▶ **SELECTED TEXT**
Last week, I found myself wrestling with an issue for my client. The mission? Rebuild a Spark SQL query to create a finance table for reporting their organizational formation. Sounds straightforward, right?
Spoiler alert: it wasn’t.
To present the data, we report everything against a specific organizational structure called an organigram. Nothing fancy, just your typical hierarchy chart. But then the trouble began.The goal was simple. Find the correct organigram for the active period of the formation value.
In other words:
- Which organigram belongs to code 20000 during the time period 2023-01-01 to 2099-12-31?
This SQL looks as follows:
left join lh_enriched.vw_dim_organigram org
on beheer.code_oe = org.OrganisatorischeEenheid
AND dd_eind_formatieplaats between BeginOrganigram and EindOrganigram
However, things didn’t go as planned. Instead of the expected results, I got… NULLs. Everywhere. My join apparently decided to ghost me. Strange, because I know the data is there. I double-checked if every date field is a timestamp in Spark SQL. And, above all, I clearly see values for code 20000 in the right time window. Yet, the result? A big fat pile of NULLs.
At this point, I felt like a detective in a crime scene where all the suspects are timestamps. So, I tried to force the join to behave by explicitly mapping the timestamps like this:
to_timestamp(coalesce(beheer.dd_eind_formatieplaats, '2099-12-31'))
between to_timestamp(org.BeginOrganigram) and to_timestamp(org.EindOrganigram)
Although, this still gave me a big fat pile of NULLs!
Here’s where it got really weird: I ran the same query in two separate Fabric notebook sessions… and got two different results. One session happily returned data. The other? Still drowning in NULLs. At this point, I was questioning everything: my notebook settings, my Spark settings. Could some obscure configuration be sabotaging me?
After some deep diving (and a few cups of coffee), I discovered the likely culprit:
- ISO 8601 strings with T/Z are not parsed by a plain CAST(... AS DATE).
Yep, my innocent-looking CAST('2019-01-01T00:00:00Z' AS DATE) was silently returning NULL. Sneaky.
I had been parsing values with to_timestamp(...) or casting to DATE, but Spark wanted something more specific: an explicit format.
As an example:
CAST('2019-01-01T00:00:00Z' AS DATE)
needs to be:
to_date(col, "yyyy-MM-dd'T'HH:mm:ssX").
So eventually, I ended up with a spark sql join condition that is the following:
on coalesce(to_date(eind_formatieplaats, "yyyy-MM-dd'T'HH:mm:ssX"), date'2099-12-31')
BETWEEN
to_date(BeginOrganigram, "yyyy-MM-dd'T'HH:mm:ssX")
AND
coalesce(to_date(EindOrganigram, "yyyy-MM-dd'T'HH:mm:ssX"), date'9999-12-31')
Once I ran the query, I finally got the expected results. Me happy, client happy! But let’s be honest, some frustrating hours had passed.
Now the report delivers the correct data to power HR insights. Mission accomplished! It just took a little longer than I had planned. And that’s the thing: no matter how long you’ve worked with data platforms. or even in Fabric, there will always be challenges that look simple on the surface but end up eating more time than you’d like.
In the end, the client is happy, and I learned something new this week.
Let’s see what next week’s challenge will be. Until then… happy coding!

▶ **INPUT DATA**
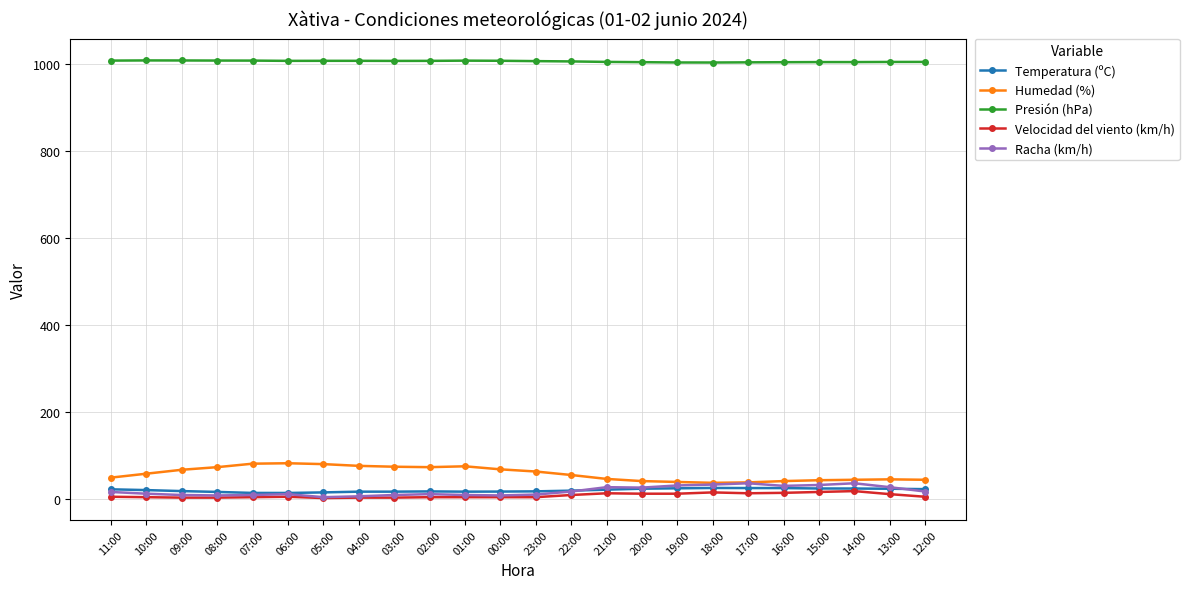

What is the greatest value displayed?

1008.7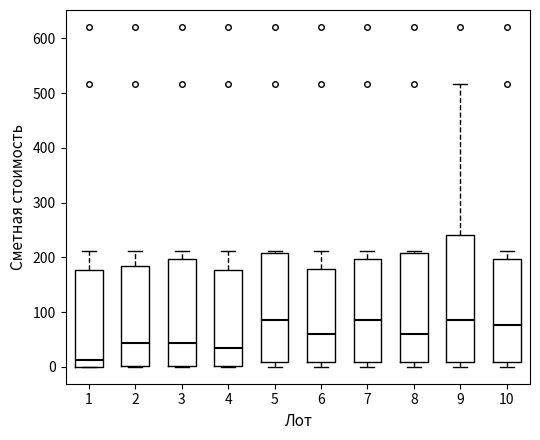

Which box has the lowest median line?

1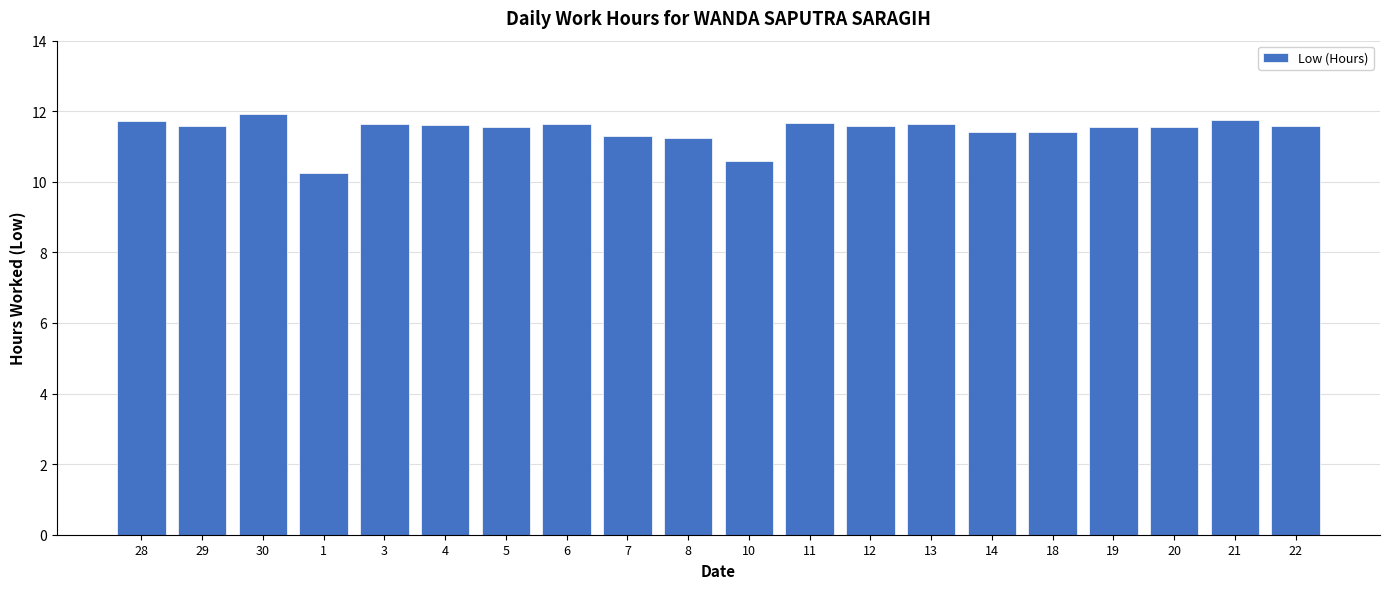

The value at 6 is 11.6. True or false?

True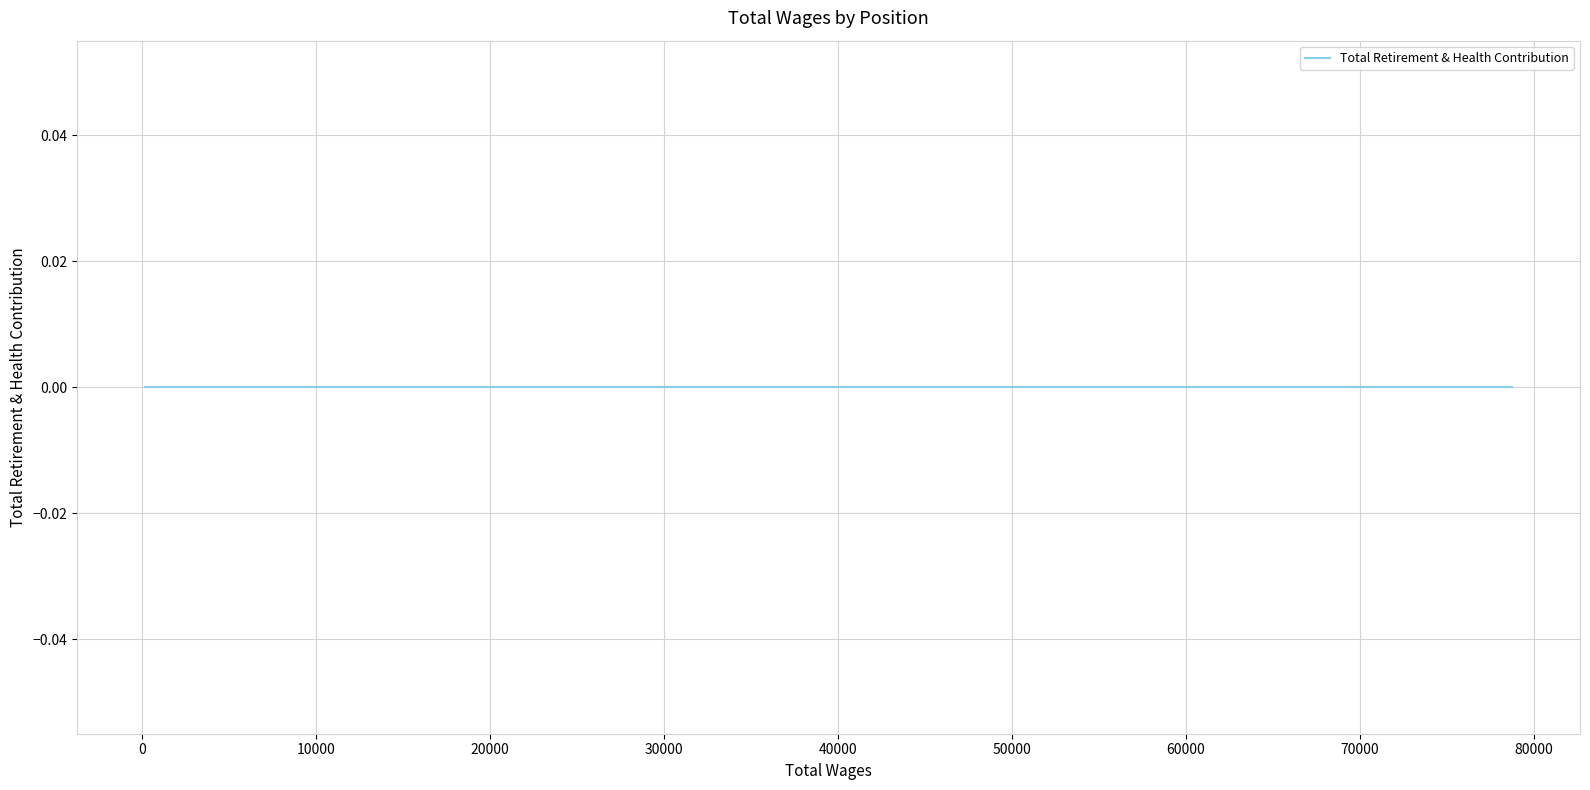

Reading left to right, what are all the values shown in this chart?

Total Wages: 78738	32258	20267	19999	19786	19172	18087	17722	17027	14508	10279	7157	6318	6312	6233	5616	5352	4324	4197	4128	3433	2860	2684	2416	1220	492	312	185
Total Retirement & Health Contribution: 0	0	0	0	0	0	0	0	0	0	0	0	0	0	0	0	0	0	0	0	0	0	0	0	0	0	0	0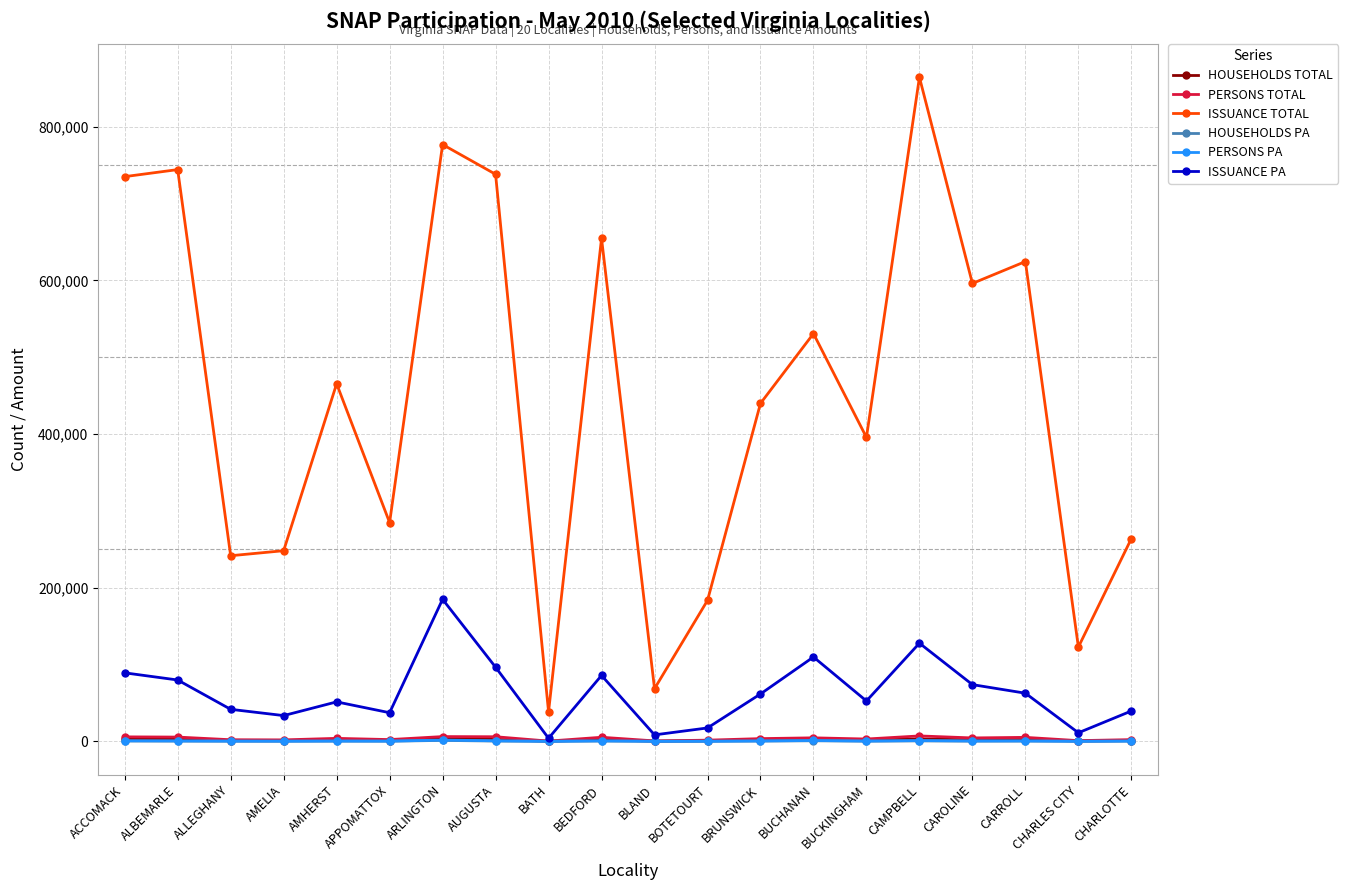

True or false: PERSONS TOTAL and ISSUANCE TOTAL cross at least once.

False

▶ **AIM OF THE TASK**
Please write out part of the Spark SQL post word for word, beginning at the words "Spoiler alert: it" and stopping after "2023-01-01 to 2099-12-31?".

▶ **YOUR SOLUTION**
Spoiler alert: it wasn’t.
To present the data, we report everything against a specific organizational structure called an organigram. Nothing fancy, just your typical hierarchy chart. But then the trouble began.The goal was simple. Find the correct organigram for the active period of the formation value.
In other words:
- Which organigram belongs to code 20000 during the time period 2023-01-01 to 2099-12-31?